De telles constructions analytiques sont aussi connues dans le domaine roman, comme en gallo (l'aferr-là, 'cette affaire', B. Obrée c.p.) ou encore en créole Haïtien (la vache-là, 'cette vache', A. Zribi-Hertz c.p.).

Il est rare, dans les langues du monde, que des démonstratifs apparaissent en même temps qu'un article défini et les deux sont typiquement en distribution mutuelle exclusive (comme en français *la cette chaise, *ces les pelles...). Cependant, il existe des langues où ce n'est pas le cas, comme en bulgare familier (Arnaudova 1998).

Enfin, il existe aussi des langues où des marqueurs définis apparaissent avec des démonstratifs. Dans l'exemple suédois en (1a) ci-dessous, grisen a l'air de comprendre un article défini post-posé, -en. En (1b), on voit que ce marqueur apparaît dans le même syntagme nominal qu'un démonstratif devant le nom. Cependant, les marqueurs de définitude y sont alors plus similaires à des marques d'accord qu'à des articles (Embick & Noyer 2001:581).
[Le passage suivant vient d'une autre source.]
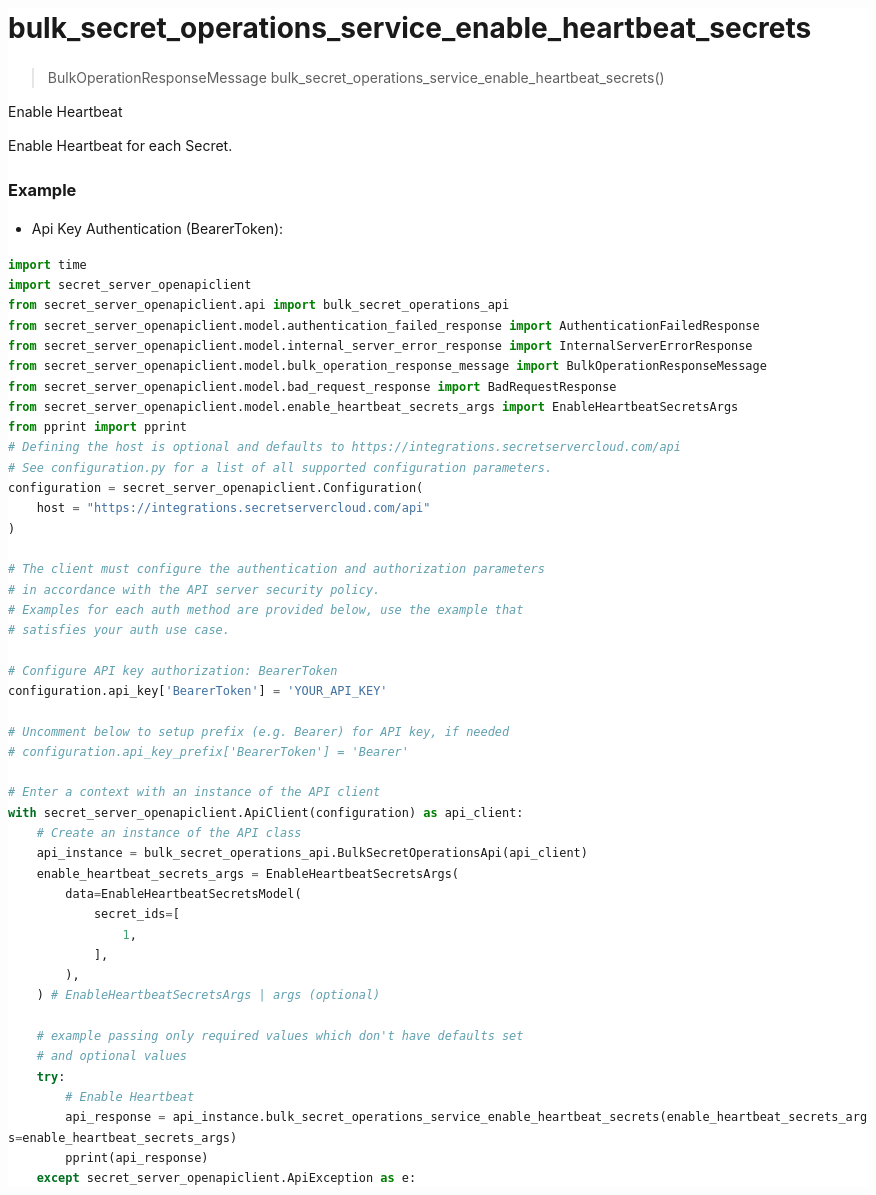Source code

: # **bulk_secret_operations_service_enable_heartbeat_secrets**
> BulkOperationResponseMessage bulk_secret_operations_service_enable_heartbeat_secrets()

Enable Heartbeat

Enable Heartbeat for each Secret.

### Example

* Api Key Authentication (BearerToken):

```python
import time
import secret_server_openapiclient
from secret_server_openapiclient.api import bulk_secret_operations_api
from secret_server_openapiclient.model.authentication_failed_response import AuthenticationFailedResponse
from secret_server_openapiclient.model.internal_server_error_response import InternalServerErrorResponse
from secret_server_openapiclient.model.bulk_operation_response_message import BulkOperationResponseMessage
from secret_server_openapiclient.model.bad_request_response import BadRequestResponse
from secret_server_openapiclient.model.enable_heartbeat_secrets_args import EnableHeartbeatSecretsArgs
from pprint import pprint
# Defining the host is optional and defaults to https://integrations.secretservercloud.com/api
# See configuration.py for a list of all supported configuration parameters.
configuration = secret_server_openapiclient.Configuration(
    host = "https://integrations.secretservercloud.com/api"
)

# The client must configure the authentication and authorization parameters
# in accordance with the API server security policy.
# Examples for each auth method are provided below, use the example that
# satisfies your auth use case.

# Configure API key authorization: BearerToken
configuration.api_key['BearerToken'] = 'YOUR_API_KEY'

# Uncomment below to setup prefix (e.g. Bearer) for API key, if needed
# configuration.api_key_prefix['BearerToken'] = 'Bearer'

# Enter a context with an instance of the API client
with secret_server_openapiclient.ApiClient(configuration) as api_client:
    # Create an instance of the API class
    api_instance = bulk_secret_operations_api.BulkSecretOperationsApi(api_client)
    enable_heartbeat_secrets_args = EnableHeartbeatSecretsArgs(
        data=EnableHeartbeatSecretsModel(
            secret_ids=[
                1,
            ],
        ),
    ) # EnableHeartbeatSecretsArgs | args (optional)

    # example passing only required values which don't have defaults set
    # and optional values
    try:
        # Enable Heartbeat
        api_response = api_instance.bulk_secret_operations_service_enable_heartbeat_secrets(enable_heartbeat_secrets_args=enable_heartbeat_secrets_args)
        pprint(api_response)
    except secret_server_openapiclient.ApiException as e:
```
(1)a. Gris-en med lång svans grymtade.
cochon-défini avec longue queue grogna
'Le cochon à la longue queue grogna'
b. den gamla mus-en
le vieille souris-défini
'la vieille souris, cette vieille souris'
Suédois, Embick & Noyer (2001:580)


Terminologie

Les pronoms démonstratifs sont désignés en breton par le terme:

- raganv diskouez, (Chalm 2008).
- (adj. -diskouezañ), (Chalm 2008)

Bibliographie

littérature théorique

  • Arnodova, Olga. 1998. 'Demonstratives and the structure of the Bulgarian DP', Papers from the second conference on Formal Approaches to the South Slavic Languages, 1-32; Trondheim Working Papers in Linguistics, University of Trondheim.
  • Embick, D. & R. Noyer 2001. 'Movement Operations after Syntax', Linguistic Inquiry 32:4, 555–595.

sur le breton

  • Pennaod, Goulven. 1969. 'Diwar-benn ar raganvioù-gour 3e un. gourel ha nepreizh ha raganvioù-diskouezañ zo.', Preder Kaier 123-124.
  • Urien, Jean-Yves. 1992. 'Le démonstratif dans la syntaxe du nom en breton', Roazhon 2 : Klask 2 :105-129.